▶ Text block:

Fig. 1: Anti-COVID-19 strategy.
Scientists and pharmaceutical companies are starting to develop several types of vaccines. However, it seems that many time is required for the results to establish a reasonable level of safety. Effectiveness of vaccines is another important aspect because of the high amount of variability, linked to the mutation rate of the novel virus, which could make a previously helpful vaccine or new antiviral molecule ineffective. Government regulatory agencies are called upon to guarantee an accurate and careful evaluation process to satisfy all the necessary safety, quality and efficacy requirements, avoiding any shortcuts in assessment (Jiang, 2020).
In the absence of a known efficient pharmacological therapy and because of the lack of time due to this public health emergency, it is reasonable to explore any possible strategy of pharmacological intervention. Here, an approach is discussed considering the possibility of slowing the engraftment of the virus at the level of the pulmonary alveoli through a pharmacological mechanism of action. The approach would preferably be one that involves non-specific mechanisms of action at the site of infection instead of researching specific mechanisms of action to target the virus. To make an urgent decision on how to focus drug research, it may be useful to focus efforts on a therapy with known effects and safety profiles. This has already happened with the choice of tocilizumab, approved for rheumatoid arthritis, to block the massive release of cytokine IL6, induced by the coronavirus at the cellular level, and thus prevent its lethal effects. In China, more than 80 clinical trials are testing both the newest molecules and the oldest remedies, even those from Traditional Chinese Herbal Medicine (Maxmen, 2020), as reported in table 1. The situation that is developing is one in which there are many studies with therapeutic possibilities but limited time.

▶ What the task requires: Translate this sentence from the passage on anti-COVID-19 strategy into Spanish: "To make an urgent decision on how to focus drug research, it may be useful to focus efforts on a therapy with known effects and safety profiles."

[Multi-view scene reconstruction data]
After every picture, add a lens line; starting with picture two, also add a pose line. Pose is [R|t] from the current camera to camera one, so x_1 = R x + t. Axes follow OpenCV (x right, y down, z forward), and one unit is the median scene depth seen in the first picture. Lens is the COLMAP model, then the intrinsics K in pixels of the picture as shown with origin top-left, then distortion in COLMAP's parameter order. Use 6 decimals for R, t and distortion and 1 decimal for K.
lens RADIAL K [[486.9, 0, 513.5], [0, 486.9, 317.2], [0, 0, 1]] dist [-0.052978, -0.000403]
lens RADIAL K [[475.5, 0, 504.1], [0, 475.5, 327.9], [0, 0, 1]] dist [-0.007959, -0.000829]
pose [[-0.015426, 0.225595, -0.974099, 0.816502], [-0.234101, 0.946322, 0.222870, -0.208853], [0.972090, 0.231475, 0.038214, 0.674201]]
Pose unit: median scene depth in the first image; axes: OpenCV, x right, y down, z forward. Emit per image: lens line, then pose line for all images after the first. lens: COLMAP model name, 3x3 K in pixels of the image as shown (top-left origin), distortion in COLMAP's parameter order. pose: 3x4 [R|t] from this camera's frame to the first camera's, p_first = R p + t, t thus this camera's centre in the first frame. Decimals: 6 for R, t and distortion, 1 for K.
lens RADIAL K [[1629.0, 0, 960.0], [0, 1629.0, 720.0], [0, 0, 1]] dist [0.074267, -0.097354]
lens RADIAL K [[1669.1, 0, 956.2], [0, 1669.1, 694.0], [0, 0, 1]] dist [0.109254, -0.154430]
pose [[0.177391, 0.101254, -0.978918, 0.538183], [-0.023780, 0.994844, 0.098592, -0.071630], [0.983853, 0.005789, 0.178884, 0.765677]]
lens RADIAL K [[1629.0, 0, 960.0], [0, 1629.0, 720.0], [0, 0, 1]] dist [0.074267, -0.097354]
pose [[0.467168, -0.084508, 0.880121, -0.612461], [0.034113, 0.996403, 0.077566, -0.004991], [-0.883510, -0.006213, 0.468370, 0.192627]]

▶ Result for this exercise: Para tomar una decisión urgente sobre cómo orientar la investigación de fármacos, puede ser útil concentrar los esfuerzos en una terapia con efectos y perfiles de seguridad conocidos.